All along I’d planned this ending around the question, “What is the worst, and then the best, thing that could happen to my characters?” I planned to bring them this close to the very thing they’d been searching for the whole novel, yank it away from them, and then bring them to their very knees. Then when all hope is lost, they get what they want back.
Sounds good, right? Right?
It suddenly occurred to me how dark the ending was. The story is a bit dark overall, because so much tragedy occurs to my main character. I always sort of had it in the back of my head that there would be this fantastic ending that would make up for all the darkness, really give that triumph over evil thing. That was the kind of ending I liked: the action-movie ending, with the big crazy climax, where you’re practically jumping out of your seat with triumph. A Superbowl ending.
But this ending didn’t do that. This was the ending where you clutch onto your seat going fervently hoping everything turns out okay, afraid it won’t, until the movie ends on a good note and you sigh in relief, because it’s over.

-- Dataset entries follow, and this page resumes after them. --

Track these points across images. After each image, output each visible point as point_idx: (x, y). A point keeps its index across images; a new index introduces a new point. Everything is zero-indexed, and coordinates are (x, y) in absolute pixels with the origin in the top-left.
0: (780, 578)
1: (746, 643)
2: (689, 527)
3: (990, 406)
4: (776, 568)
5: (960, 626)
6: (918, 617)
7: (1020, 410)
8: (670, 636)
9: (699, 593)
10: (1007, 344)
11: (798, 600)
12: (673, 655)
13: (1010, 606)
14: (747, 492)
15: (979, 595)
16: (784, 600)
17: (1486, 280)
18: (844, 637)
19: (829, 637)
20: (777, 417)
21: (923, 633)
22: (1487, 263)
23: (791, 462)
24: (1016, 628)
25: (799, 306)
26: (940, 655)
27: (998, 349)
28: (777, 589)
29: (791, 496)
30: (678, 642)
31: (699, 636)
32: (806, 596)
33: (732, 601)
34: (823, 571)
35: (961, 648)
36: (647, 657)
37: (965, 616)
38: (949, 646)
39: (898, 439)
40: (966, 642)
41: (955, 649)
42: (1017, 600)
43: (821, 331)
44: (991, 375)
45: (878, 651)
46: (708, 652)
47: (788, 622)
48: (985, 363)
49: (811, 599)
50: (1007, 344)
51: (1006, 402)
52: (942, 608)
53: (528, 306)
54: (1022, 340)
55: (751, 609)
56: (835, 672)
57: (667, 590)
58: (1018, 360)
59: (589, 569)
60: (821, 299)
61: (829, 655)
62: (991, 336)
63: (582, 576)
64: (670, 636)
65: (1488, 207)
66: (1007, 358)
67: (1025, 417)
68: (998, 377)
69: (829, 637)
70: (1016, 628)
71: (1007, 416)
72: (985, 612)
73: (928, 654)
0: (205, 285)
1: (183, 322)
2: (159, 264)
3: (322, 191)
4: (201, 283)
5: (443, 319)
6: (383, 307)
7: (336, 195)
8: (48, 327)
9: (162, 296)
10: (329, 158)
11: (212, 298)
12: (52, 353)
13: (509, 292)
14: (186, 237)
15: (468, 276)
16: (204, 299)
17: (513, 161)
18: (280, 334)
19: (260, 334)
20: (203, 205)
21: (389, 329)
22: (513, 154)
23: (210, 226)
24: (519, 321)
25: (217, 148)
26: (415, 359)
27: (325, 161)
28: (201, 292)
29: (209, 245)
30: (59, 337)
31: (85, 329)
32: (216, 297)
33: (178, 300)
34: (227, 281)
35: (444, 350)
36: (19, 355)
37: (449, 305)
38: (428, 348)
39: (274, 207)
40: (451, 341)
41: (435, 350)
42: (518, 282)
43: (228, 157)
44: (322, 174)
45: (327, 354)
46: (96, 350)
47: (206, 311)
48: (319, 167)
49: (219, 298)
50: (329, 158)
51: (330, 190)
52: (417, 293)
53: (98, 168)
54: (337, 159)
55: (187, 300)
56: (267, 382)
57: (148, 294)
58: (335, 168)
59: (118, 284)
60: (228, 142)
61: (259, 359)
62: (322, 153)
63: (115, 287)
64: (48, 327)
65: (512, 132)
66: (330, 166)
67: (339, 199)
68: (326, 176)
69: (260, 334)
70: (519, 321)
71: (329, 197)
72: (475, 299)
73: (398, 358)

I didn’t want people to sigh in relief.
I wanted them to jump up and down and get that crazy buzz because the story was just that good.
So I looked at what was currently my ending, unwritten but already planned, and asked…”What’s the most exciting thing I could do here? What is it everyone is secretly wishing will happen?”
And I’ve been working off that. I don’t know if my ending will make people roar and pump their fists. But nobody’s going to be sighing in relief anymore. Now, I’m more excited about my ending than I’ve been in months—I didn’t even realized I was missing this!
I’m not sure what the lesson is. Maybe that focusing on what readers want can get you out of sticky plot problems. Those readers are smart people; don’t ever forget it.
There’s just one other thing I’m marveling over. My depressing ending, and my new exciting ending, are almost exactly the same plotwise. My action ending is shorter, but all the plot pieces are there. It’s how I’m spinning it that makes the ending different. How far I’m letting the characters go when I take away what they want and give it back.
Because when you think about it, don’t you hate those stories where the person slips into a crippling depression? It makes total sense, but you still wish they hadn’t done it.
A story is what we writers make it.
Maybe, every once in a while, it’s okay to stop ‘pushing’ our story and to just give readers what they want?